Chamula is a pretty heavy duty place. Inhabited by the fiercely independent Tzotzil Mayans, they have a reputation for a bit of hostility to outsiders.
I wouldn't say they were overly welcoming as we strolled in to town but certainly not hostile.
We were careful not to take too many photos.
Chamula is best known for its church. While unassuming from outside, inside is very unique, if not a bit frightening.
Foreigners can pay a small fee to have a look. So in we went.
There are no pews, pine needles cover the floor, smoke from incense fills the air, impairing our vision. Candles of different shapes and sizes burn everywhere dripping wax, somehow not igniting the pine needles. The room is so full of people standing and sitting on the floor one can barely move. Worshippers stand in front of various alters swaying back and forth in a trance like state, chanting.
We were told to expect live chicken sacrifices but they seemed to be still waiting on the chickens during our visit.
Some worshippers in between chants would drink pox (a Mayan alcohol made of corn sugarcane and wheat).
Others would drink Coca-Cola and then belch loudly apparently ridding themselves of evil.
Men wearing goat skin tunics kept a close eye on us as we worked our way around the room.
Everyone was friendly-ish and they were quite happy to take our entry fee but we couldn't help but feel we were imposing so out to the square we went.
In the square, hell is breaking loose. Firecrackers that sound like bombs are being set off one after the other. A kid is put in a metal bull costume, they cover him in fireworks, light the fuse and let the other kids chase him around while the pyrotechnics shoot off in all directions.
...What could go wrong?
We grab an empanada, try to stand far enough back so as not to catch on fire and watch the show.
Once we had our fill it was time to head back in to the forest over a couple more hills to the slightly less intense town of Zinacantan.
Still a little reluctant to take photos we did try to quickly catch the traditional dress. Handmade flowered shawls and vests with very intricate detail.
We were then invited into a local home where hand made tortillas were prepared for us served with local cheese, salsas, cilantro and pepita (roasted and ground pumpkin seed)
It might of been the hike but we ate our weight in these tasty snacks.
We then found a car to take us back to San Cris.
From San Cris we are off to the Palenque.
The road to Palenque is a beautiful mountain drive that drops down into the jungle.

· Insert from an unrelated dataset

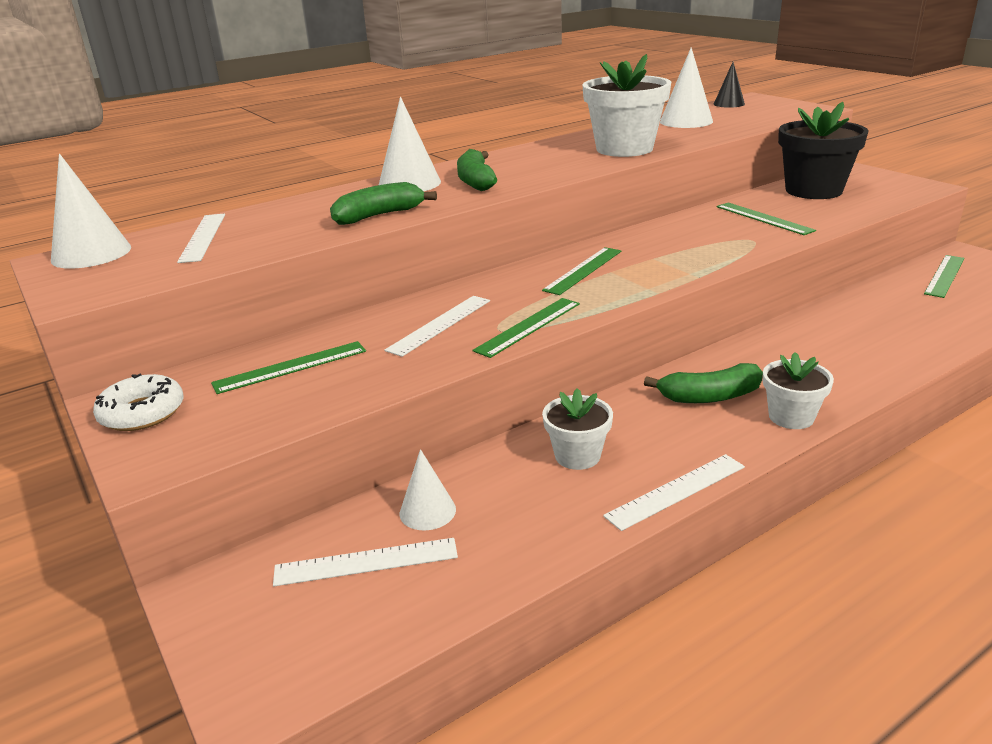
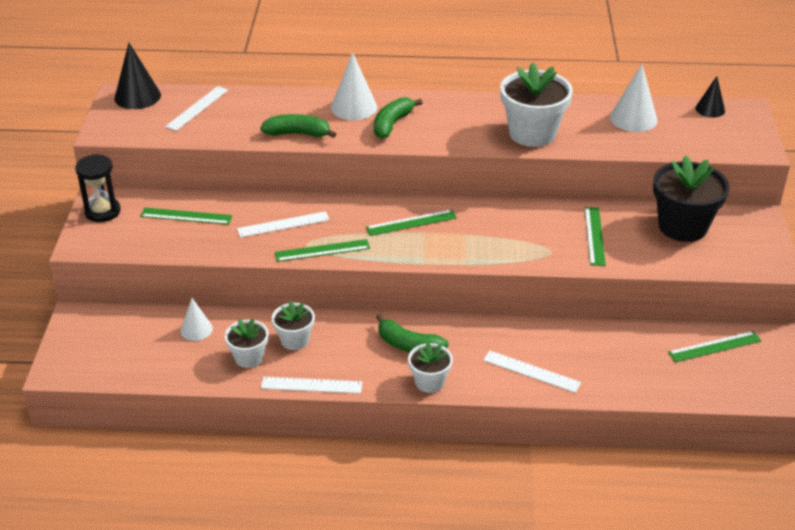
camera: 35 degrees right, 10 degrees up
(91, 253) = (137, 96): white cone -> black cone
(142, 413) = (102, 211): white donut -> black hourglass
(366, 562) = (147, 339): white ruler -> white ruler (531, 371)
(549, 504) = (249, 357): none -> white flower pot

It also has the largest concentration of speed bumps in the world (I bet).
361 one of them over a distance of 219 km (Sam counted).
This stretch of road is also popular with local groups staging protests and putting up blockades, etc.
Travelers try to obtain current blockade information before setting out as it is possible to get stuck for days.
We received some conflicting reports before we headed out of San Cristobal but decided to give it a shot and made the journey without incident.
The 219 km did take us almost 7 hours due to the speed bumps.
But the ruins of Palenque were well worth the drive.
The Mayan Ruins of Palenque are one of our favourite Mayan sites as they are totally surrounded by jungle.
Big Iguanas sun themselves on Ancient walls and howler monkeys bellow from above.
Jungle paths weave along a river past small waterfalls opening up in to the various plazas.
Palenque is thought to have been inhabited from 226 BC to 799AD and is truly an exotic site.
We did have to adjust our plans after Palenque as a Zapatista road block did pop up and forced us to miss the famous Agua Azul Waterfalls.
Gives us a reason for a trip back another time.
So with Chiapas behind us we pass through the states of Tabasco and Campeche stopping for a few days in the Quintana Roo towns of Bacalar and Xcalak for a few days of diving and snorkeling before crossing in to Belize.
After loading up on a few Mexican items that have become essential to us in the border town of Chetumal we reluctantly wrap up the Mexican portion of our trip.
Our four month stay in Mexico couldn’t of been better. We are definitely having a tough time leaving and while we covered a lot of ground we have only really scratched the surface and look forward to being back soon.